Johanson's son, Brandon, speaking with his brother Nicholas at his side, said it was appropriate for their father's ashes to be placed in one of his "beloved ranger cookie jars" as his final resting place.
“He’s provided us a foundation for which we will build our lives,” Brandon said. “Coach Dad was a positive role model in [our] life.”
Brandon spoke of having the honor to know his father recently as a best friend. Johanson had high standards for his boys in education, sports, even board games, but all with a kind hand. Johanson was creating a “Ranger Room” in his home, a collection of mementos and honors from his career, which began as a park aide at Scenic Beach State Park.
“I found three watches among his possessions, all of which did not tick. The frogs did not croak, the birds did not chirp. It was if Mother Nature herself was taking a moment of silence to reflect on this tremendous loss,” he said.
Besides his more than 20 years in the park service, Johanson had been a baseball and soccer coach for many years. His team, the Rangers, wore their uniforms to the service, and his assistant coach, Larry Holloway, spoke of Johanson’s overwhelming cheer and good sportsmanship.
Many remembered his talent as an artist. Johanson received an associate’s degree in studio art from Olympic College and a bachelor’s in studio art from Western Washington University, in addition to attending Law Enforcement Academy at Skagit Valley College. He had been drawing cartoons of family, neighbors, fellow park rangers and his soccer team for years, and recently rekindled his business aspirations into Creations INK, according to his obituary. His illustrations can be viewed on his website, www.creationsink.com.
Johanson’s fiance, Leigh Kessell, sent a video from New Zealand. They were to be married this summer, and she had recently returned to New Zealand for a holiday. Kessell said Johanson was a romantic and a “big kid” at heart. She said he called every morning to say “I love you” and “Have a great day.”
“He was my knight in shining armor,” she said.
“I think we can say Ed can be proud of the life that he has lived,” said Kent Fire Chaplain Pat Ellis, who opened the memorial and read the obituary.
Gov. Gregoire said to the family what a “great man” Johanson was, and presented the state flag to them.
“My heart goes out to you [speaking to Hoch] and to the men and women of the Washington State Park,” she said, her voice hoarse from speaking about the area’s recent tragedies. “Its hard to lose one of our own.
“To the community here, on behalf of 6.7 million people, we stand with you.
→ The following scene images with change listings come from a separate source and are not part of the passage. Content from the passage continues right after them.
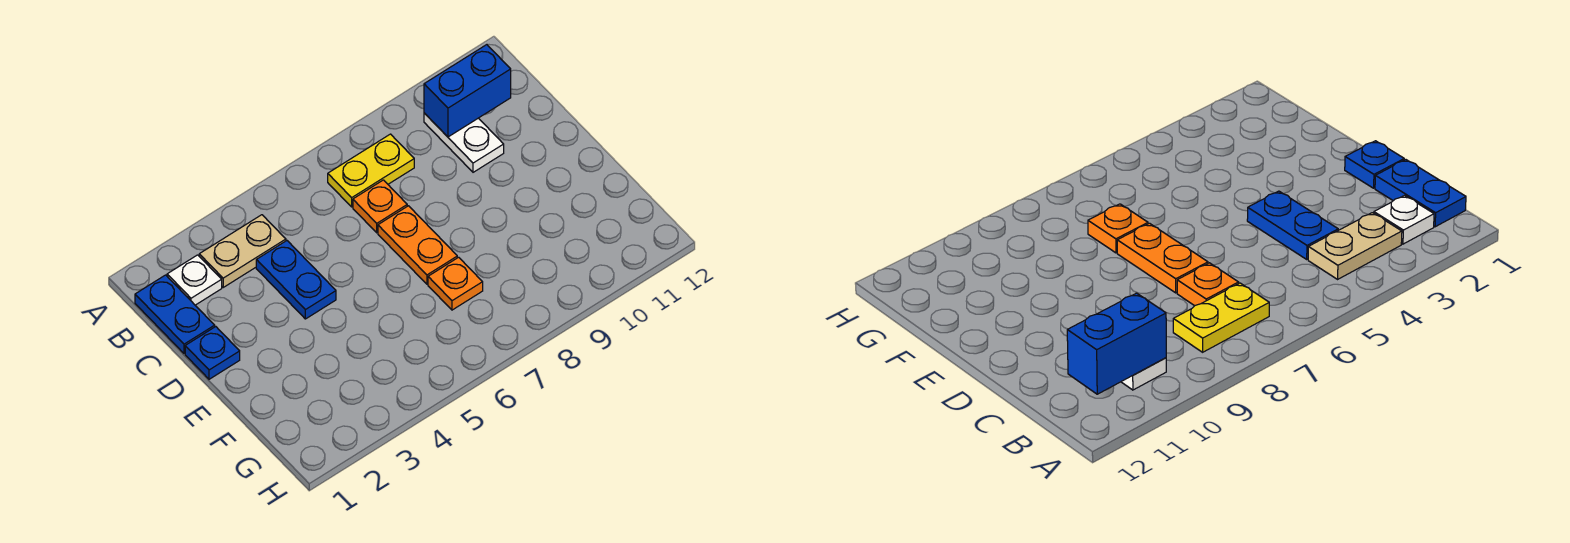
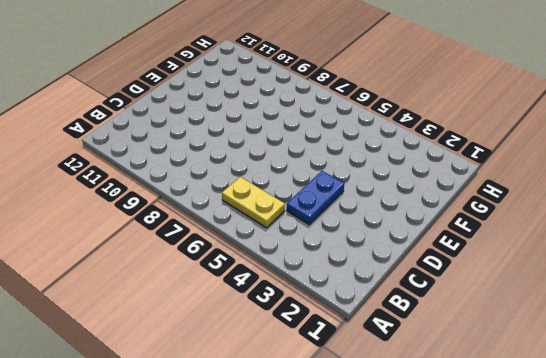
yellow 1x2 plate [222,177,285,228] -> yellow 1x2 plate moved to [328,134,414,207]
none -> blue 1x2 plate [135,275,215,353]
none -> white 1x1 plate [167,255,222,305]

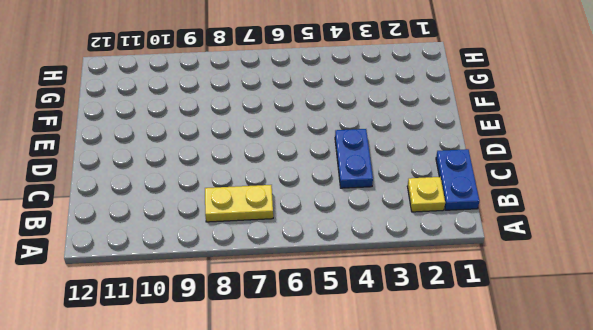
yellow 1x1 plate [407,177,445,212] -> white 1x1 plate [167,255,222,305]
none -> tan 1x2 plate [199,215,286,287]
none -> white 1x2 plate [424,113,504,172]

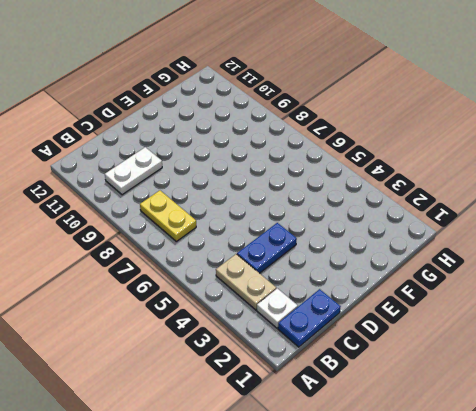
none -> orange 1x1 plate [353,180,407,233]
none -> blue 1x1 plate [185,327,240,379]

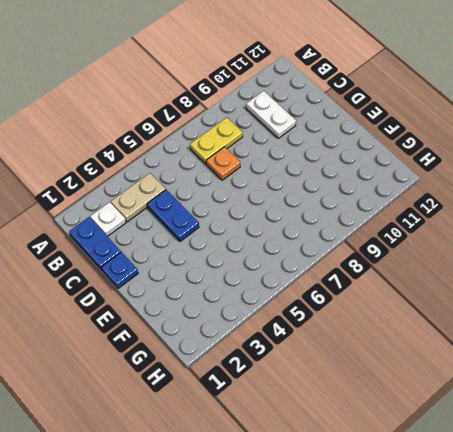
none -> orange 1x2 plate [378,206,457,284]
none -> orange 1x1 plate [428,257,483,310]

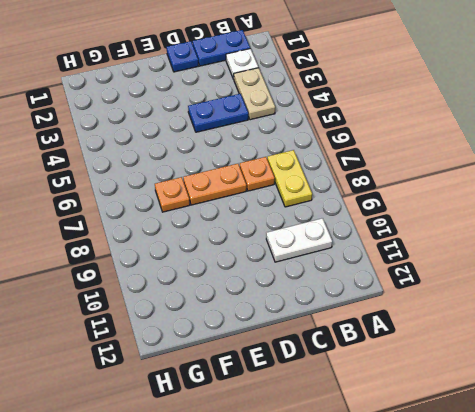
none -> blue 1x2 brick [424,45,511,137]

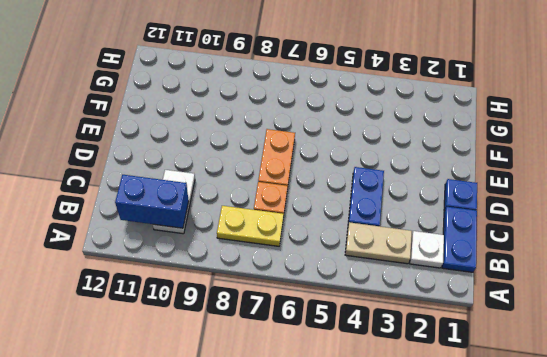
none -> orange 1x1 plate [428,257,483,310]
We are sorry for what you’ve had to put up with over the last few weeks.”
Ellis said, referencing the Bremerton murders, a school shooting, and State Trooper Tony Radulescu’s murder, “As a community that’s been deeply impacted by these events over the last few short weeks, truly as a community we are reeling. When is enough, enough? Today as community, we should stand together in a sign of solidarity against the … tragedy happening around us.”
Johanson was married to Deanna Evans from 1990 to 2011. He is survived by his sons, parents, brother, six nieces and four nephews; uncles, Richard Anderson (Anita), Dennis Johanson (Shirley), Ron Johanson; aunt Barbara Wilson (Mike); and several cousins, friends and acquaintances.